Given exercise>
Reproduce every line of the rows below word for word, with no changes.

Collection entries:
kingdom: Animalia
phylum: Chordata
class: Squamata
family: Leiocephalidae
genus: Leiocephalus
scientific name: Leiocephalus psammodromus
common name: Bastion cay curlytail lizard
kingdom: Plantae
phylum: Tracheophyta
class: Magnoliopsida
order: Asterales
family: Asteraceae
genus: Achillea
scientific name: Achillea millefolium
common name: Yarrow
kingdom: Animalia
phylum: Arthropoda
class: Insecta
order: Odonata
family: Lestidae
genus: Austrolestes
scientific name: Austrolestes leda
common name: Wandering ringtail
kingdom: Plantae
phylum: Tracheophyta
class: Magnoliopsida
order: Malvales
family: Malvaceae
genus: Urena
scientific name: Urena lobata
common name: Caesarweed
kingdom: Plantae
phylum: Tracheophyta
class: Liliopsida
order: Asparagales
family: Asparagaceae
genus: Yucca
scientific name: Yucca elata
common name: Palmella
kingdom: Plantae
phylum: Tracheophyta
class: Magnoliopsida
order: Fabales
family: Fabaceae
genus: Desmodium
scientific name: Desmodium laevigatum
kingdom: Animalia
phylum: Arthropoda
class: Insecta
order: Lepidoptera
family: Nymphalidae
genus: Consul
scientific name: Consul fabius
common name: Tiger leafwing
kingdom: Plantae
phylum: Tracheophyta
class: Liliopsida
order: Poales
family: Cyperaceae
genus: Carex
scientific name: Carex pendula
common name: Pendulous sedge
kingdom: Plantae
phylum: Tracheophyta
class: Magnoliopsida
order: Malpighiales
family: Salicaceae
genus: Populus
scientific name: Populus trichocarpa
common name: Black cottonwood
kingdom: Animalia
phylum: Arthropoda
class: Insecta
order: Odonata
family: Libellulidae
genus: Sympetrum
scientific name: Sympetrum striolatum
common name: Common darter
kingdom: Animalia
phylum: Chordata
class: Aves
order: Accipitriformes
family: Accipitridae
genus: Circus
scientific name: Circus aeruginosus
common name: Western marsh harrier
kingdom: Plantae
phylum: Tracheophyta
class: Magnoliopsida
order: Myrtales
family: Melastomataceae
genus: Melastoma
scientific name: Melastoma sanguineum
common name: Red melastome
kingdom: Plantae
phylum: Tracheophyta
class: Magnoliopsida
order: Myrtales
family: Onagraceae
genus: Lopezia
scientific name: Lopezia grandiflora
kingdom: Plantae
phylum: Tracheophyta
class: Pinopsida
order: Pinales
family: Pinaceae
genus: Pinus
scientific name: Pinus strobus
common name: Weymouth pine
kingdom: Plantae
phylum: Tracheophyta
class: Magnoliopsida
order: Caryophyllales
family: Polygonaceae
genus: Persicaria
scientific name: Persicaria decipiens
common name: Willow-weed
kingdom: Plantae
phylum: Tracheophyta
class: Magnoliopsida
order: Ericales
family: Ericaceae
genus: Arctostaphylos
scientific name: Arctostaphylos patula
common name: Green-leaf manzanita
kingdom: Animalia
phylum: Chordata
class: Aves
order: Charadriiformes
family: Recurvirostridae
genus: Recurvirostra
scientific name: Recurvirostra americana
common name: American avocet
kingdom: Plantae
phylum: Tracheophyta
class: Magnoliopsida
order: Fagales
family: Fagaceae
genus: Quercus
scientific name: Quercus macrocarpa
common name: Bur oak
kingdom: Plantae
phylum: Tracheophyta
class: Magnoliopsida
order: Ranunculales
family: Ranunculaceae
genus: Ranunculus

The answer>
kingdom: Animalia
phylum: Chordata
class: Squamata
family: Leiocephalidae
genus: Leiocephalus
scientific name: Leiocephalus psammodromus
common name: Bastion cay curlytail lizard
kingdom: Plantae
phylum: Tracheophyta
class: Magnoliopsida
order: Asterales
family: Asteraceae
genus: Achillea
scientific name: Achillea millefolium
common name: Yarrow
kingdom: Animalia
phylum: Arthropoda
class: Insecta
order: Odonata
family: Lestidae
genus: Austrolestes
scientific name: Austrolestes leda
common name: Wandering ringtail
kingdom: Plantae
phylum: Tracheophyta
class: Magnoliopsida
order: Malvales
family: Malvaceae
genus: Urena
scientific name: Urena lobata
common name: Caesarweed
kingdom: Plantae
phylum: Tracheophyta
class: Liliopsida
order: Asparagales
family: Asparagaceae
genus: Yucca
scientific name: Yucca elata
common name: Palmella
kingdom: Plantae
phylum: Tracheophyta
class: Magnoliopsida
order: Fabales
family: Fabaceae
genus: Desmodium
scientific name: Desmodium laevigatum
kingdom: Animalia
phylum: Arthropoda
class: Insecta
order: Lepidoptera
family: Nymphalidae
genus: Consul
scientific name: Consul fabius
common name: Tiger leafwing
kingdom: Plantae
phylum: Tracheophyta
class: Liliopsida
order: Poales
family: Cyperaceae
genus: Carex
scientific name: Carex pendula
common name: Pendulous sedge
kingdom: Plantae
phylum: Tracheophyta
class: Magnoliopsida
order: Malpighiales
family: Salicaceae
genus: Populus
scientific name: Populus trichocarpa
common name: Black cottonwood
kingdom: Animalia
phylum: Arthropoda
class: Insecta
order: Odonata
family: Libellulidae
genus: Sympetrum
scientific name: Sympetrum striolatum
common name: Common darter
kingdom: Animalia
phylum: Chordata
class: Aves
order: Accipitriformes
family: Accipitridae
genus: Circus
scientific name: Circus aeruginosus
common name: Western marsh harrier
kingdom: Plantae
phylum: Tracheophyta
class: Magnoliopsida
order: Myrtales
family: Melastomataceae
genus: Melastoma
scientific name: Melastoma sanguineum
common name: Red melastome
kingdom: Plantae
phylum: Tracheophyta
class: Magnoliopsida
order: Myrtales
family: Onagraceae
genus: Lopezia
scientific name: Lopezia grandiflora
kingdom: Plantae
phylum: Tracheophyta
class: Pinopsida
order: Pinales
family: Pinaceae
genus: Pinus
scientific name: Pinus strobus
common name: Weymouth pine
kingdom: Plantae
phylum: Tracheophyta
class: Magnoliopsida
order: Caryophyllales
family: Polygonaceae
genus: Persicaria
scientific name: Persicaria decipiens
common name: Willow-weed
kingdom: Plantae
phylum: Tracheophyta
class: Magnoliopsida
order: Ericales
family: Ericaceae
genus: Arctostaphylos
scientific name: Arctostaphylos patula
common name: Green-leaf manzanita
kingdom: Animalia
phylum: Chordata
class: Aves
order: Charadriiformes
family: Recurvirostridae
genus: Recurvirostra
scientific name: Recurvirostra americana
common name: American avocet
kingdom: Plantae
phylum: Tracheophyta
class: Magnoliopsida
order: Fagales
family: Fagaceae
genus: Quercus
scientific name: Quercus macrocarpa
common name: Bur oak
kingdom: Plantae
phylum: Tracheophyta
class: Magnoliopsida
order: Ranunculales
family: Ranunculaceae
genus: Ranunculus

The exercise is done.